[Excerpted data — start]

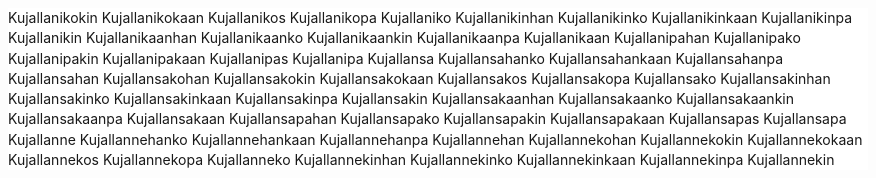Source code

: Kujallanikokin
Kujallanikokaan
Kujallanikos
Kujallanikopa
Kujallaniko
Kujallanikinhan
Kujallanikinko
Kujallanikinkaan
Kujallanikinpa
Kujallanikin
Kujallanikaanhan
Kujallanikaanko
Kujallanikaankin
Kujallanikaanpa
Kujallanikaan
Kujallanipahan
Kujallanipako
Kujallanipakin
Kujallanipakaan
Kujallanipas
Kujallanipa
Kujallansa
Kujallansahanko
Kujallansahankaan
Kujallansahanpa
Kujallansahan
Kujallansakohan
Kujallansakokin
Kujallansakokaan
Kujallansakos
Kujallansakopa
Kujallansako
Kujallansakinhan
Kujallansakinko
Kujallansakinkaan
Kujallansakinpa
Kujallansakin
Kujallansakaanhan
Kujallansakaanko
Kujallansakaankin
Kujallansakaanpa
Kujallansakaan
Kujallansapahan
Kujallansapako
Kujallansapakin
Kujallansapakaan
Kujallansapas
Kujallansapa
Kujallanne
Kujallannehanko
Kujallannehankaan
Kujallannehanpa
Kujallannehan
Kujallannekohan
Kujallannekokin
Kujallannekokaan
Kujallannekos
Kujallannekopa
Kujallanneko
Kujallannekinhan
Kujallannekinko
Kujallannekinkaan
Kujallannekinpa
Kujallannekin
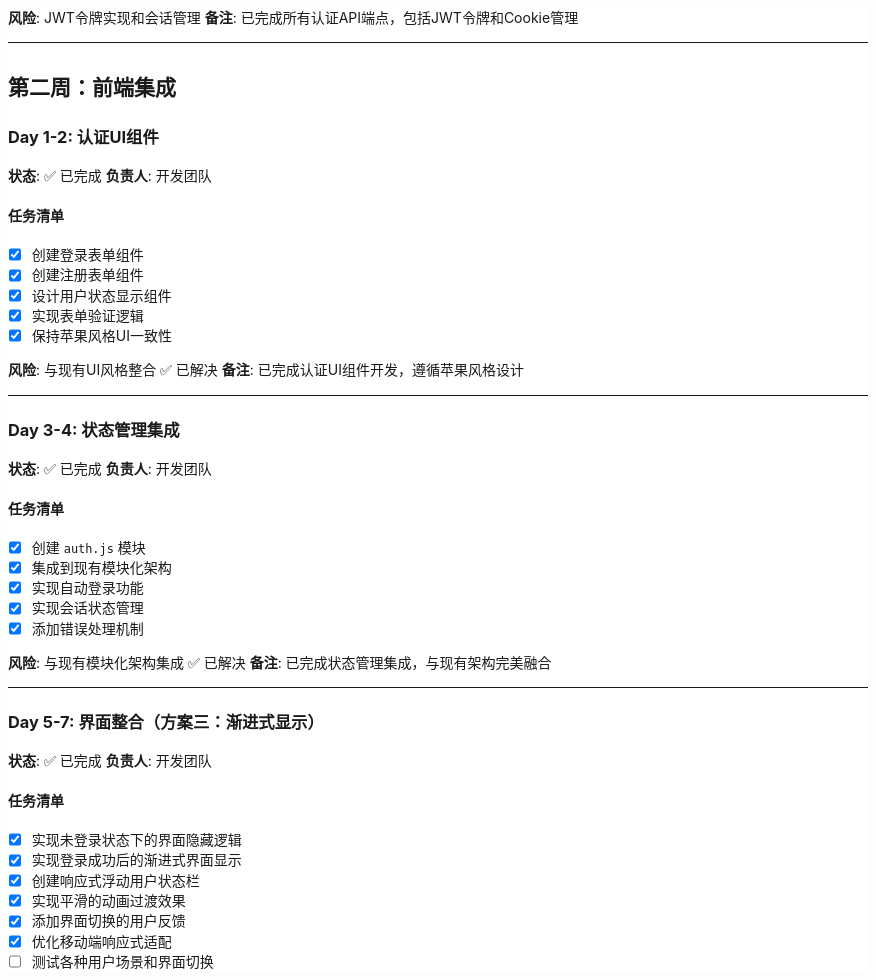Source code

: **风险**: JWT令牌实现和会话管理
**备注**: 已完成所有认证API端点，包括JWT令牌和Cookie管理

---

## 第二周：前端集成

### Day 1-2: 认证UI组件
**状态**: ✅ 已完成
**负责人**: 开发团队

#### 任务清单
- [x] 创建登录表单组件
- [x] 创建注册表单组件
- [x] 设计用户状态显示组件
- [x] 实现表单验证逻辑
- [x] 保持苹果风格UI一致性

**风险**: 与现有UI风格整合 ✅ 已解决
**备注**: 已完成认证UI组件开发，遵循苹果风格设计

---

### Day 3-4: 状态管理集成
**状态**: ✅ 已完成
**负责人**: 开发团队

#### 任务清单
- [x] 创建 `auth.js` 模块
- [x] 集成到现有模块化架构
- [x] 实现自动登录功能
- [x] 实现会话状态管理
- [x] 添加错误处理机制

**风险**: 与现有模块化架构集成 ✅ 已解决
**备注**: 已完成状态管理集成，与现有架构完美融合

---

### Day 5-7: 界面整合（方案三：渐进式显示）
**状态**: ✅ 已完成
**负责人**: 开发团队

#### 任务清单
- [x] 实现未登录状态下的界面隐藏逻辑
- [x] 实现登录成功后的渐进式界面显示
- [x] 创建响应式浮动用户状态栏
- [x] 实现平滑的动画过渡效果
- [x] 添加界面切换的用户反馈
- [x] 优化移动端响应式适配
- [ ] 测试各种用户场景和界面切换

[Excerpted data — finish]

» Task details: All records above need to be returned exactly. Omit the pictures.

» Finished exercise:
Source code

: Kujallanikokin
Kujallanikokaan
Kujallanikos
Kujallanikopa
Kujallaniko
Kujallanikinhan
Kujallanikinko
Kujallanikinkaan
Kujallanikinpa
Kujallanikin
Kujallanikaanhan
Kujallanikaanko
Kujallanikaankin
Kujallanikaanpa
Kujallanikaan
Kujallanipahan
Kujallanipako
Kujallanipakin
Kujallanipakaan
Kujallanipas
Kujallanipa
Kujallansa
Kujallansahanko
Kujallansahankaan
Kujallansahanpa
Kujallansahan
Kujallansakohan
Kujallansakokin
Kujallansakokaan
Kujallansakos
Kujallansakopa
Kujallansako
Kujallansakinhan
Kujallansakinko
Kujallansakinkaan
Kujallansakinpa
Kujallansakin
Kujallansakaanhan
Kujallansakaanko
Kujallansakaankin
Kujallansakaanpa
Kujallansakaan
Kujallansapahan
Kujallansapako
Kujallansapakin
Kujallansapakaan
Kujallansapas
Kujallansapa
Kujallanne
Kujallannehanko
Kujallannehankaan
Kujallannehanpa
Kujallannehan
Kujallannekohan
Kujallannekokin
Kujallannekokaan
Kujallannekos
Kujallannekopa
Kujallanneko
Kujallannekinhan
Kujallannekinko
Kujallannekinkaan
Kujallannekinpa
Kujallannekin
Source code

: **风险**: JWT令牌实现和会话管理
**备注**: 已完成所有认证API端点，包括JWT令牌和Cookie管理

---

## 第二周：前端集成

### Day 1-2: 认证UI组件
**状态**: ✅ 已完成
**负责人**: 开发团队

#### 任务清单
- [x] 创建登录表单组件
- [x] 创建注册表单组件
- [x] 设计用户状态显示组件
- [x] 实现表单验证逻辑
- [x] 保持苹果风格UI一致性

**风险**: 与现有UI风格整合 ✅ 已解决
**备注**: 已完成认证UI组件开发，遵循苹果风格设计

---

### Day 3-4: 状态管理集成
**状态**: ✅ 已完成
**负责人**: 开发团队

#### 任务清单
- [x] 创建 `auth.js` 模块
- [x] 集成到现有模块化架构
- [x] 实现自动登录功能
- [x] 实现会话状态管理
- [x] 添加错误处理机制

**风险**: 与现有模块化架构集成 ✅ 已解决
**备注**: 已完成状态管理集成，与现有架构完美融合

---

### Day 5-7: 界面整合（方案三：渐进式显示）
**状态**: ✅ 已完成
**负责人**: 开发团队

#### 任务清单
- [x] 实现未登录状态下的界面隐藏逻辑
- [x] 实现登录成功后的渐进式界面显示
- [x] 创建响应式浮动用户状态栏
- [x] 实现平滑的动画过渡效果
- [x] 添加界面切换的用户反馈
- [x] 优化移动端响应式适配
- [ ] 测试各种用户场景和界面切换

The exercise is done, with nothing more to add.